Depuis quatre ans, elle anime donc « L’arène », la quotidienne d’information locale, avec du reportage, des chroniques et des invité.e.s. « Au début c’était une émission de 28 minutes, désormais c’est plutôt 45-50 minutes ». Entre autres sujets abordés : la vie politique, la vie rurale et citadine, les mouvements sociaux, le féminisme, les sujets LGBTQI+, etc. En revanche, ici, pas de sujets sur le sport professionnel et l’on ne traite pas des faits divers, à une exception près : si ce dernier se révèle être un fait de société. Et elle qui connaît bien la radio, a-t-elle évolué depuis son arrivée ? « Oui, ça bouge à Canal B ! Les femmes prennent leurs places », dit-elle dans un sourire.
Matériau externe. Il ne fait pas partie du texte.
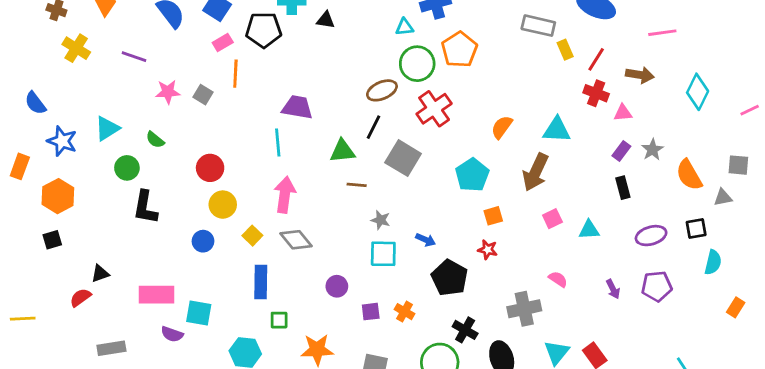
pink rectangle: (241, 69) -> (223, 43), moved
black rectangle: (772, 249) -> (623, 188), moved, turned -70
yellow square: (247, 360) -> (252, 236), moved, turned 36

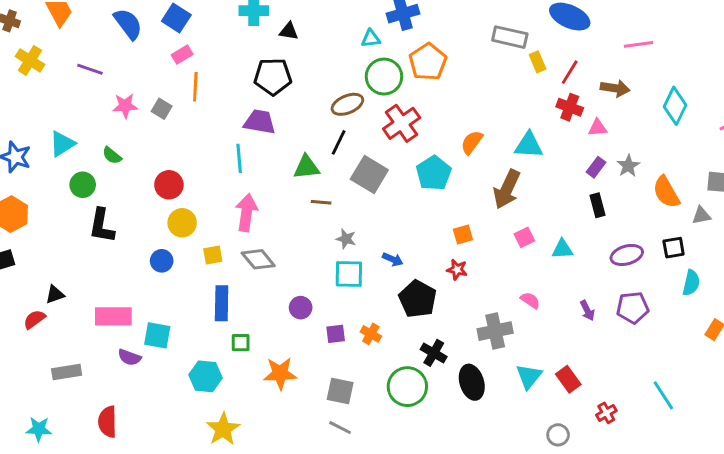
black pentagon: (264, 30) -> (273, 77), moved
cyan pentagon: (472, 175) -> (434, 173), moved
yellow square: (252, 236) -> (213, 255), turned 36

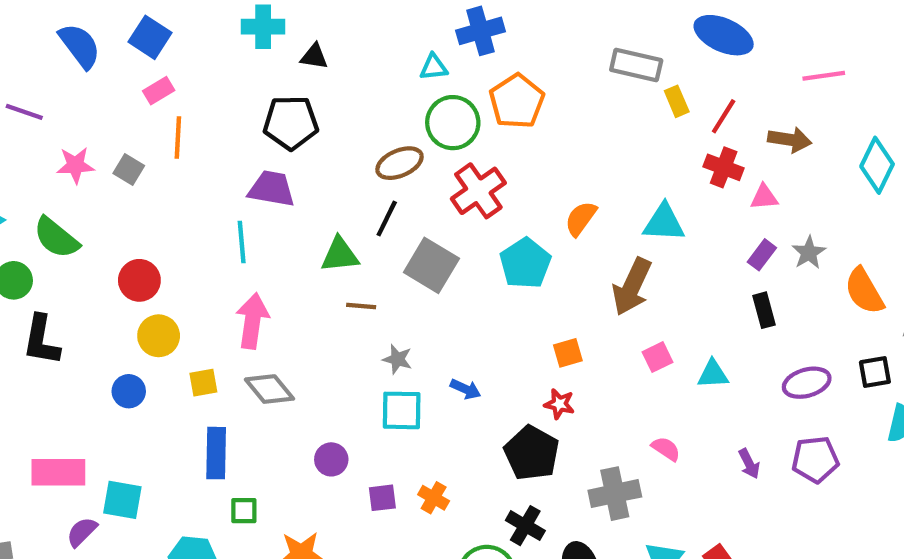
green semicircle: (112, 156) -> (56, 238), size x1.6
black pentagon: (418, 299) -> (532, 453), moved
purple semicircle: (129, 357) -> (82, 532), turned 115

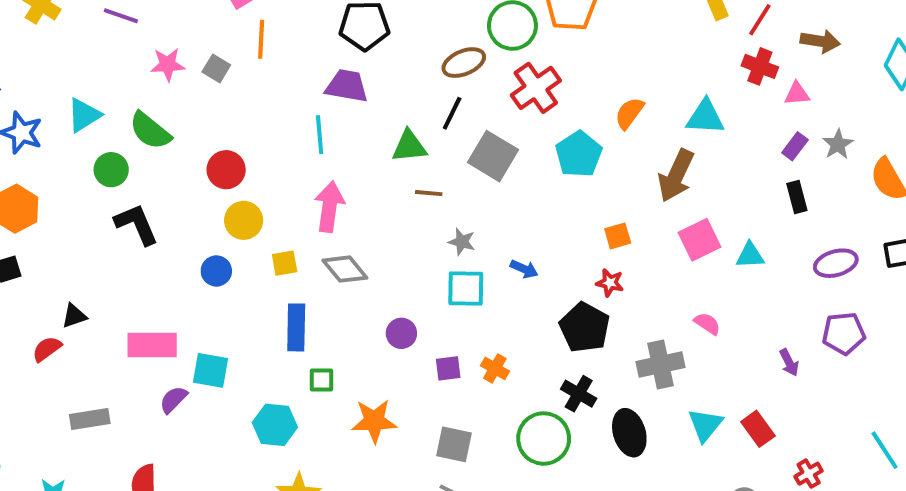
black L-shape: (41, 340) -> (136, 224), turned 147
pink square: (657, 357) -> (699, 240), size x1.5
purple arrow: (749, 464) -> (789, 363), moved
Un programme bien chargé en somme. Qu’elle mène toute seule ? « Je suis seule sur l’émission, mais j’ai autour de moi un volontaire en service civique que je forme progressivement et qui part en reportage. Ponctuellement, il y a aussi des stages conventionnés qui viennent de la Skol Radio, du DUT de journalisme de Lannion, du master Journalisme Reportage et Enquête de Sciences Po Rennes. J’ai aussi quelques bénévoles, notamment des bénévoles de la CIMADE qui produisent une chronique toutes les deux semaines ».

Si elle confesse ne plus trop avoir le temps d’écouter autant la radio depuis qu’elle est devenue maman, Lucie aime le documentaire radiophonique, dont ceux d’Arte Radio. Sur Canal B, l’émission Bonjouïr. Et alors, quel a été son souvenir le plus marquant à la radio ? « Forcément, la première fois que l’on parle dans un micro, l’appréhension, le stress. Avec la répétition et le vécu, ça devient moins intense. » Elle réfléchit un moment et puis continue, « en février 2020 j’ai fait un documentaire sur les travailleuses du sexe à Rennes, soit juste avant le confinement. Ça a été un moment très fort d’entendre, de laisser parler ces personnes ».